→ **WHAT YOU NEED TO DO**:
Reproduce every line in the material below that holds "TRIANGLE".

→ **DATA**:
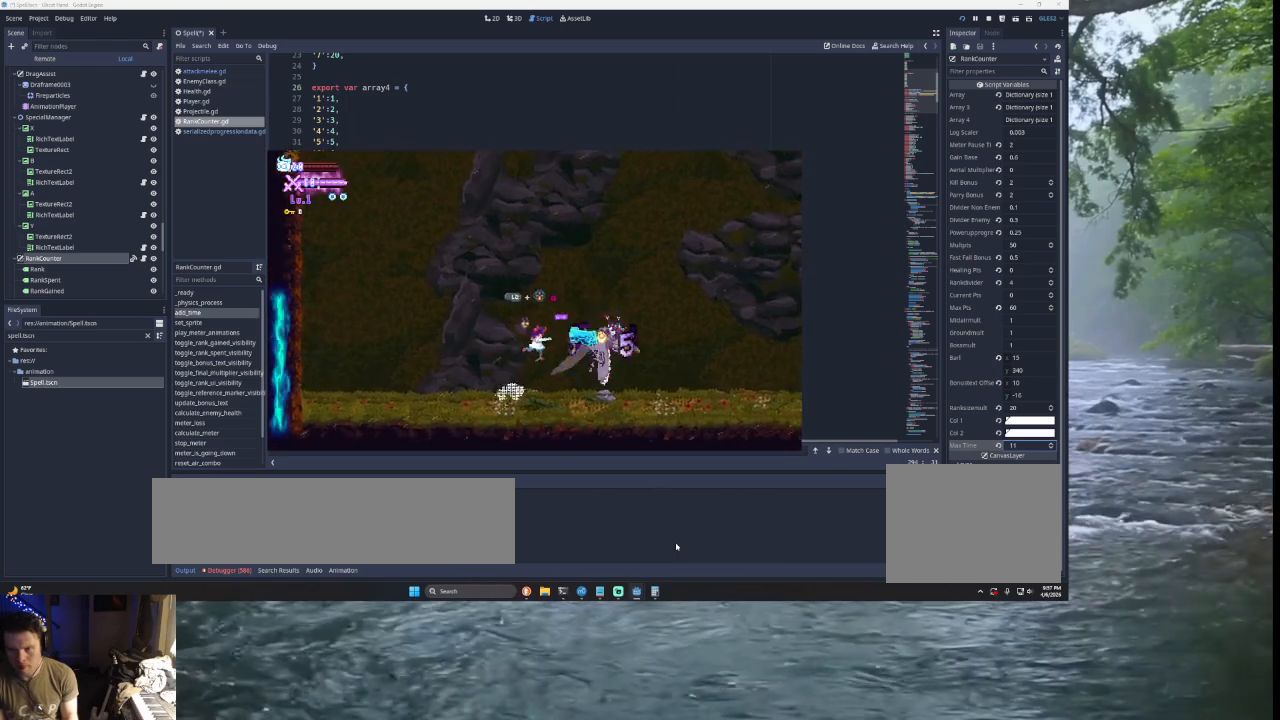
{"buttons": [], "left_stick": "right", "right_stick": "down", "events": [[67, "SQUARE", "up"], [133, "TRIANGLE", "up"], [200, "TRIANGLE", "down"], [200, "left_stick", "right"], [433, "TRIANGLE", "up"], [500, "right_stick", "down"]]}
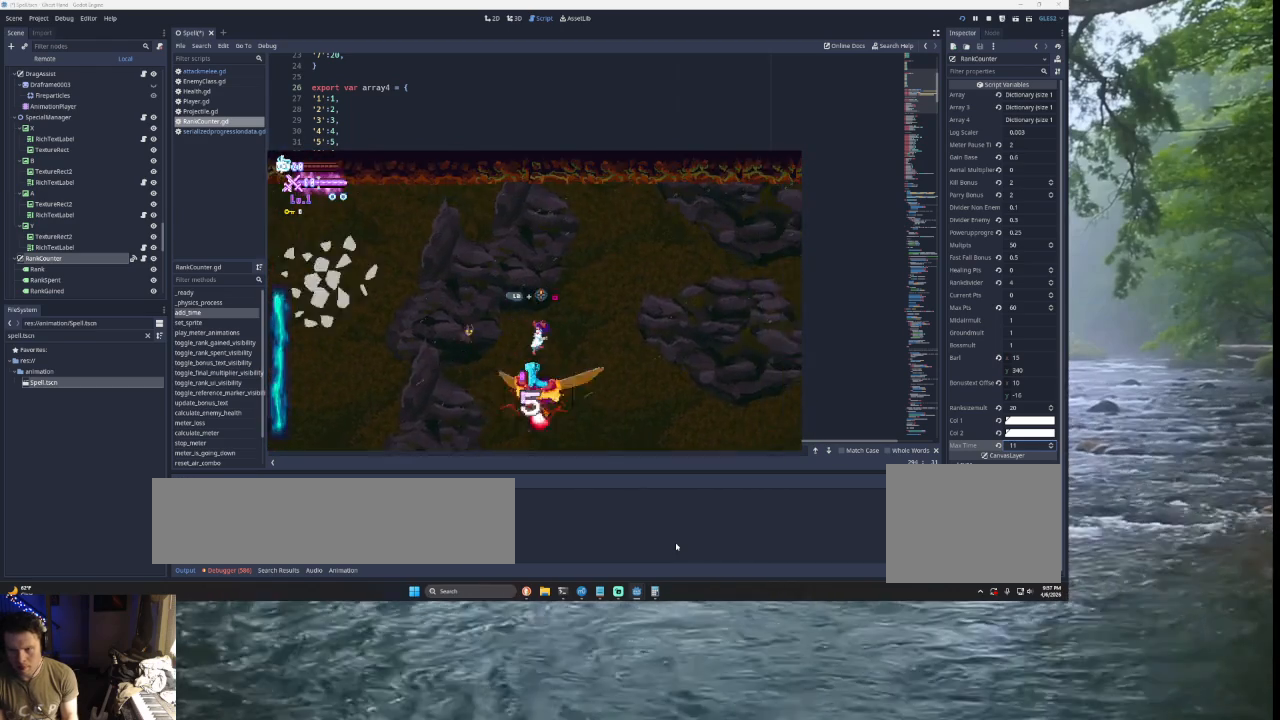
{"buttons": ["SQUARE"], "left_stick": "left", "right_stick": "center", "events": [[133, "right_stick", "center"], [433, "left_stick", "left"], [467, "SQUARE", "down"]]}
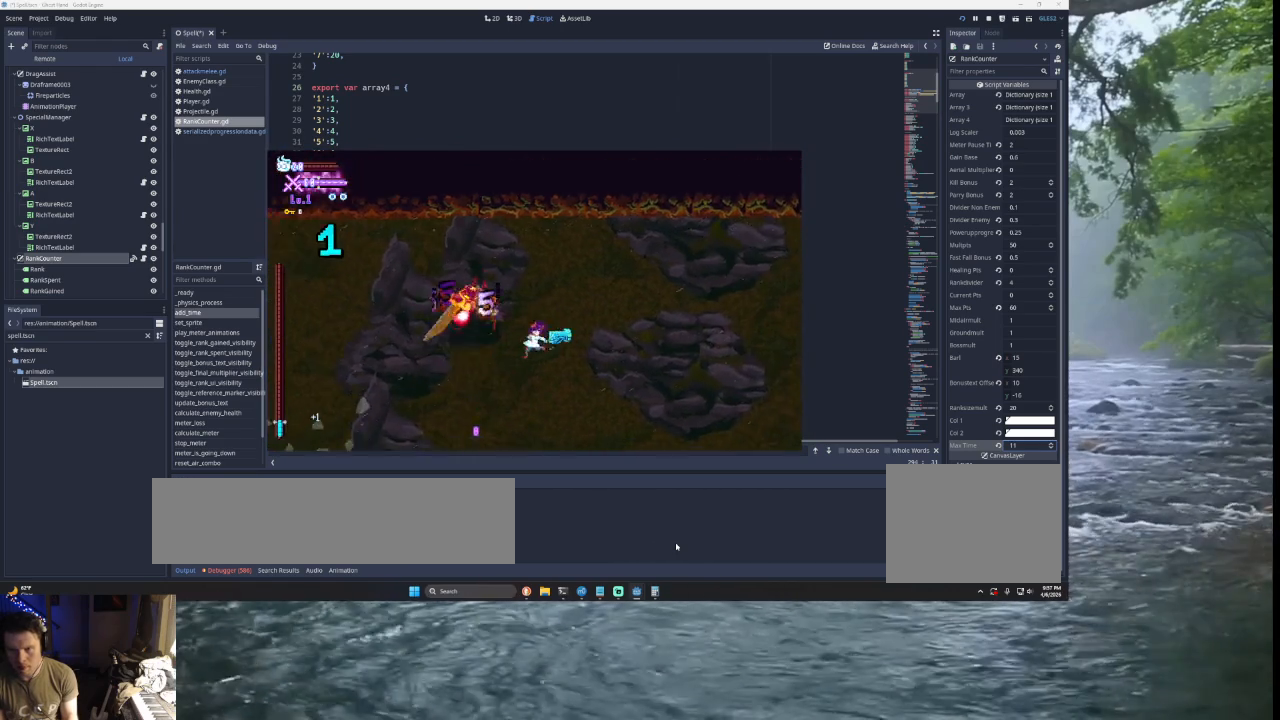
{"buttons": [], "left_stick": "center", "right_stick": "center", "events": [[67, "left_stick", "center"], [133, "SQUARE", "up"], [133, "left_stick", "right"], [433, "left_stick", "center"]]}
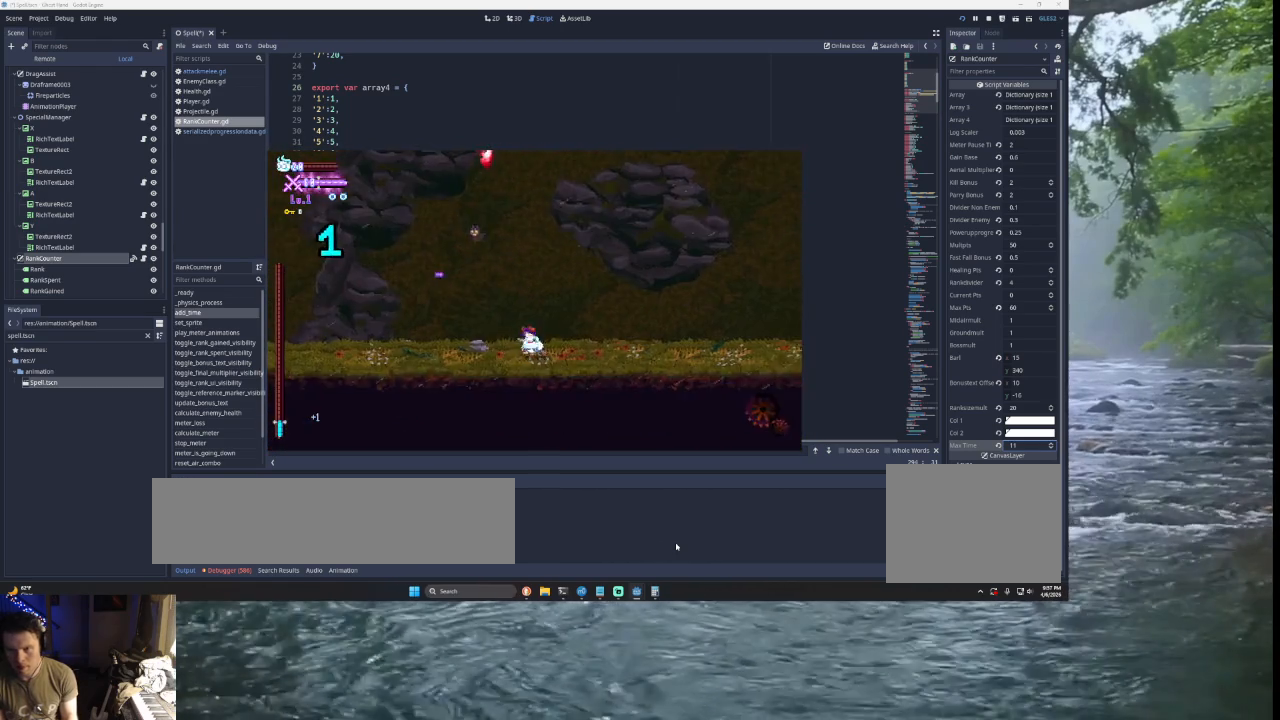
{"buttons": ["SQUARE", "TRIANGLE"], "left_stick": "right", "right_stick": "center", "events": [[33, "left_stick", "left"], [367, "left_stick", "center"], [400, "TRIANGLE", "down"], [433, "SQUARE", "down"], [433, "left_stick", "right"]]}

→ **TASK ANSWER**:
{"buttons": [], "left_stick": "right", "right_stick": "down", "events": [[67, "SQUARE", "up"], [133, "TRIANGLE", "up"], [200, "TRIANGLE", "down"], [200, "left_stick", "right"], [433, "TRIANGLE", "up"], [500, "right_stick", "down"]]}
{"buttons": ["SQUARE", "TRIANGLE"], "left_stick": "right", "right_stick": "center", "events": [[33, "left_stick", "left"], [367, "left_stick", "center"], [400, "TRIANGLE", "down"], [433, "SQUARE", "down"], [433, "left_stick", "right"]]}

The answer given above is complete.